We conducted this study in Cook and McHenry Counties, Illinois, within the Chicago metropolitan area, a landscape characterized as 45% developed, 12% forested and open, 31% agricultural, 10% vacant or wetland, and 2% water (11) (Figure). Our experiment was conducted throughout 6 study sites associated with 6 forest preserves, 3 each in Cook and McHenry Counties. In September and October 2012, we sampled sixty-three 200-m² quadrats across the 6 study sites. We sampled 8–16 quadrats per study site; the number of quadrats per site were related to the amount of forested habitat within each site (12). All fecal deposits were collected individually for analysis from each latrine within sampling quadrats (13). In contrast to previous studies (5,6), latrine substrates were not sterilized with a propane torch, nor were all latrines located and removed from the treatment sites. Similar to previous studies (5,6), we distributed anthelmintic baits monthly at 1.5 baits/hectare at each of the 3 randomly selected treatment sites for the duration (12 months) of the study. Baits were similar to oral rabies vaccine baits and consisted of a hollow fishmeal polymer food attractant (15 g, 33 mm × 32 mm × 21 mm) in which we placed 180 mg (base) of pyrantel pamoate mixed with marshmallow creme, which was sealed within the hollow chamber with paraffin wax. We distributed baits by hand along transects through forested portions of each site to achieve a relatively even distribution of 1.5/hectare. After 1 year of monthly bait distribution, we repeated latrine sampling in September and October 2013, using an equal sampling effort (sixty-three 200-m² quadrats) during surveys before and after treatment. All fecal samples were stored at –20°C until they were examined for B. procyonis eggs. We used centrifugal fecal flotation in Sheather sugar solution and microscopic examination to evaluate all samples for eggs (3). Each fecal sample was determined to be positive or negative, and prevalence (proportion positive) was determined for each year, site, and treatment type. We evaluated differences in prevalence by year, site, and treatment type using χ² analysis with a Fisher exact test. The Wheaton College Institutional Animal Care and Use committee approved this study.
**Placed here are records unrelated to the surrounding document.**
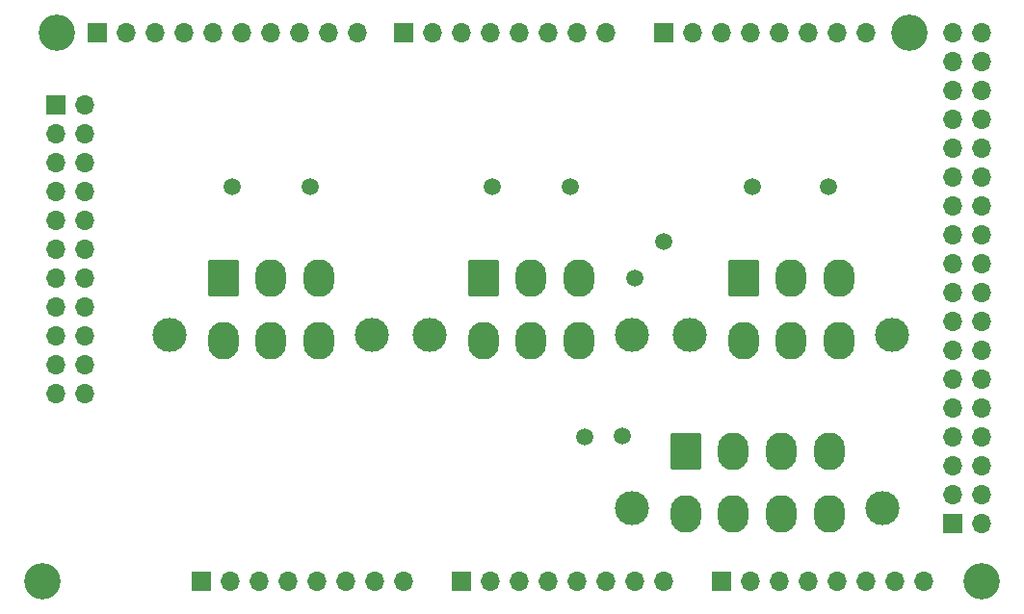
<source format=gbr>
%TF.GenerationSoftware,KiCad,Pcbnew,8.0.5*%
%TF.CreationDate,2024-10-06T15:19:25-06:00*%
%TF.ProjectId,ABSIS_Bus_Master,41425349-535f-4427-9573-5f4d61737465,5.0.0*%
%TF.SameCoordinates,Original*%
%TF.FileFunction,Soldermask,Bot*%
%TF.FilePolarity,Negative*%
%FSLAX46Y46*%
G04 Gerber Fmt 4.6, Leading zero omitted, Abs format (unit mm)*
G04 Created by KiCad (PCBNEW 8.0.5) date 2024-10-06 15:19:25*
%MOMM*%
%LPD*%
G01*
G04 APERTURE LIST*
G04 Aperture macros list*
%AMRoundRect*
0 Rectangle with rounded corners*
0 $1 Rounding radius*
0 $2 $3 $4 $5 $6 $7 $8 $9 X,Y pos of 4 corners*
0 Add a 4 corners polygon primitive as box body*
4,1,4,$2,$3,$4,$5,$6,$7,$8,$9,$2,$3,0*
0 Add four circle primitives for the rounded corners*
1,1,$1+$1,$2,$3*
1,1,$1+$1,$4,$5*
1,1,$1+$1,$6,$7*
1,1,$1+$1,$8,$9*
0 Add four rect primitives between the rounded corners*
20,1,$1+$1,$2,$3,$4,$5,0*
20,1,$1+$1,$4,$5,$6,$7,0*
20,1,$1+$1,$6,$7,$8,$9,0*
20,1,$1+$1,$8,$9,$2,$3,0*%
G04 Aperture macros list end*
%ADD10C,3.200000*%
%ADD11C,1.500000*%
%ADD12C,3.000000*%
%ADD13RoundRect,0.250001X-1.099999X-1.399999X1.099999X-1.399999X1.099999X1.399999X-1.099999X1.399999X0*%
%ADD14O,2.700000X3.300000*%
%ADD15R,1.700000X1.700000*%
%ADD16O,1.700000X1.700000*%
G04 APERTURE END LIST*
D10*
%TO.C,MK1*%
X3175000Y2540000D03*
%TD*%
%TO.C,MK3*%
X85725000Y2540000D03*
%TD*%
%TO.C,MK4*%
X4445000Y50800000D03*
%TD*%
%TO.C,MK6*%
X79375000Y50800000D03*
%TD*%
D11*
%TO.C,TP1*%
X50800000Y15240000D03*
%TD*%
%TO.C,TP2*%
X57785000Y32385000D03*
%TD*%
%TO.C,TP3*%
X55245000Y29210000D03*
%TD*%
%TO.C,TP4*%
X54102000Y15303500D03*
%TD*%
%TO.C,TP6*%
X65532000Y37211000D03*
%TD*%
%TO.C,TP10*%
X19812000Y37211000D03*
%TD*%
%TO.C,TP9*%
X26670000Y37211000D03*
%TD*%
%TO.C,TP8*%
X42672000Y37211000D03*
%TD*%
%TO.C,TP7*%
X49530000Y37211000D03*
%TD*%
%TO.C,TP5*%
X72263000Y37211000D03*
%TD*%
D12*
%TO.C,J1*%
X54990000Y8960000D03*
X76990000Y8960000D03*
D13*
X59690000Y14000000D03*
D14*
X63890000Y14000000D03*
X68090000Y14000000D03*
X72290000Y14000000D03*
X59690000Y8500000D03*
X63890000Y8500000D03*
X68090000Y8500000D03*
X72290000Y8500000D03*
%TD*%
D12*
%TO.C,J3*%
X37210000Y24170000D03*
X55010000Y24170000D03*
D13*
X41910000Y29210000D03*
D14*
X46110000Y29210000D03*
X50310000Y29210000D03*
X41910000Y23710000D03*
X46110000Y23710000D03*
X50310000Y23710000D03*
%TD*%
D12*
%TO.C,J4*%
X14350000Y24170000D03*
X32150000Y24170000D03*
D13*
X19050000Y29210000D03*
D14*
X23250000Y29210000D03*
X27450000Y29210000D03*
X19050000Y23710000D03*
X23250000Y23710000D03*
X27450000Y23710000D03*
%TD*%
D12*
%TO.C,J2*%
X60070000Y24170000D03*
X77870000Y24170000D03*
D13*
X64770000Y29210000D03*
D14*
X68970000Y29210000D03*
X73170000Y29210000D03*
X64770000Y23710000D03*
X68970000Y23710000D03*
X73170000Y23710000D03*
%TD*%
D15*
%TO.C,J5*%
X4360000Y44440000D03*
D16*
X6900000Y44440000D03*
X4360000Y41900000D03*
X6900000Y41900000D03*
X4360000Y39360000D03*
X6900000Y39360000D03*
X4360000Y36820000D03*
X6900000Y36820000D03*
X4360000Y34280000D03*
X6900000Y34280000D03*
X4360000Y31740000D03*
X6900000Y31740000D03*
X4360000Y29200000D03*
X6900000Y29200000D03*
X4360000Y26660000D03*
X6900000Y26660000D03*
X4360000Y24120000D03*
X6900000Y24120000D03*
X4360000Y21580000D03*
X6900000Y21580000D03*
X4360000Y19040000D03*
X6900000Y19040000D03*
%TD*%
D15*
%TO.C,P4*%
X83185000Y7620000D03*
D16*
X85725000Y7620000D03*
X83185000Y10160000D03*
X85725000Y10160000D03*
X83185000Y12700000D03*
X85725000Y12700000D03*
X83185000Y15240000D03*
X85725000Y15240000D03*
X83185000Y17780000D03*
X85725000Y17780000D03*
X83185000Y20320000D03*
X85725000Y20320000D03*
X83185000Y22860000D03*
X85725000Y22860000D03*
X83185000Y25400000D03*
X85725000Y25400000D03*
X83185000Y27940000D03*
X85725000Y27940000D03*
X83185000Y30480000D03*
X85725000Y30480000D03*
X83185000Y33020000D03*
X85725000Y33020000D03*
X83185000Y35560000D03*
X85725000Y35560000D03*
X83185000Y38100000D03*
X85725000Y38100000D03*
X83185000Y40640000D03*
X85725000Y40640000D03*
X83185000Y43180000D03*
X85725000Y43180000D03*
X83185000Y45720000D03*
X85725000Y45720000D03*
X83185000Y48260000D03*
X85725000Y48260000D03*
X83185000Y50800000D03*
X85725000Y50800000D03*
%TD*%
D15*
%TO.C,P1*%
X17145000Y2540000D03*
D16*
X19685000Y2540000D03*
X22225000Y2540000D03*
X24765000Y2540000D03*
X27305000Y2540000D03*
X29845000Y2540000D03*
X32385000Y2540000D03*
X34925000Y2540000D03*
%TD*%
D15*
%TO.C,P3*%
X62865000Y2540000D03*
D16*
X65405000Y2540000D03*
X67945000Y2540000D03*
X70485000Y2540000D03*
X73025000Y2540000D03*
X75565000Y2540000D03*
X78105000Y2540000D03*
X80645000Y2540000D03*
%TD*%
D15*
%TO.C,P5*%
X8001000Y50800000D03*
D16*
X10541000Y50800000D03*
X13081000Y50800000D03*
X15621000Y50800000D03*
X18161000Y50800000D03*
X20701000Y50800000D03*
X23241000Y50800000D03*
X25781000Y50800000D03*
X28321000Y50800000D03*
X30861000Y50800000D03*
%TD*%
D15*
%TO.C,P6*%
X34925000Y50800000D03*
D16*
X37465000Y50800000D03*
X40005000Y50800000D03*
X42545000Y50800000D03*
X45085000Y50800000D03*
X47625000Y50800000D03*
X50165000Y50800000D03*
X52705000Y50800000D03*
%TD*%
D15*
%TO.C,P7*%
X57785000Y50800000D03*
D16*
X60325000Y50800000D03*
X62865000Y50800000D03*
X65405000Y50800000D03*
X67945000Y50800000D03*
X70485000Y50800000D03*
X73025000Y50800000D03*
X75565000Y50800000D03*
%TD*%
D15*
%TO.C,P2*%
X40001201Y2540000D03*
D16*
X42541201Y2540000D03*
X45081201Y2540000D03*
X47621201Y2540000D03*
X50161201Y2540000D03*
X52701201Y2540000D03*
X55241201Y2540000D03*
X57781201Y2540000D03*
%TD*%
M02*

</source>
We sampled 63 latrines (2.5 × 10⁻⁵/m²) in 2012, and 59 latrines (2.0 × 10⁻⁵/m²) in 2013. Latrine density did not differ between sampling years (F = 0.124, df = 1, p = 0.725). Pretreatment (2012) sampling of latrines resulted in 209 fecal samples, and a prevalence of 13% ± 4.56% across sites. The prevalence of B. procyonis roundworms did not differ between treatment (14% ± 6.91%) and control (12% ± 6.02%) sites before placement of anthelmintic baits (χ² = 0.368, d.f. = 1, p = 0.544) (Table). Posttreatment sampling of latrines resulted in 124 fecal samples, and a prevalence of 11% ± 5.28% across sites. Prevalence across sites did not differ between years (χ² = 0.44, d.f. = 1, p = 0.602) (Table); however, prevalence differed significantly between treatment (3% ± 3.94%) and control (21% ±1 1.07%) sites after treatment (χ² = 11.28, d.f. = 1, p<0.001) (Table).

Previous strategies to decrease prevalence of B. procyonis roundworms required removing all latrines and heat sterilizing latrine substrates (5,6). Wildlife managers in urban or suburban settings often do not have the resources to implement such a labor-intensive strategy. We found that a modified strategy that eliminates latrine removal and sterilization but retains the monthly distribution of baits effectively reduced environmental contamination with B. procyonis eggs.

Implementation of this anthelmintic baiting strategy in suburban green spaces might significantly reduce risk for exposure by humans who use green spaces for recreation or live in close proximity to forested areas (9). However, both material and distribution costs can be substantial when such management action is implemented at landscapes scales. This study shows that the monthly distribution of baits and subsequent consumption by raccoons would keep reinfections from reaching patency (32–38 days) (3). For initial disease control, it is recommended that intervals between consecutive bait distributions not exceed the prepatency period (14). Once prevalence is reduced, interbaiting intervals can be extended while reduced prevalence is maintained (14). Although we implemented labor-intensive hand baiting, implementation of bait stations (10) could maintain management efficacy while reducing labor required for bait distribution. Bait stations have been used successfully for oral rabies vaccination in raccoons (10) and may enable more targeted bait distribution in areas of high raccoon density. Our study demonstrated that anthelmintic baiting successfully reduced environmental contamination with B. procyonis eggs; prevalence among treatment sites decreased nearly 80% with 1 year of treatment; however, further study is needed to identify optimal long-term bait distribution frequencies and bait distribution strategies to make anthelmintic baiting a viable and sustainable management solution for B. procyonis control.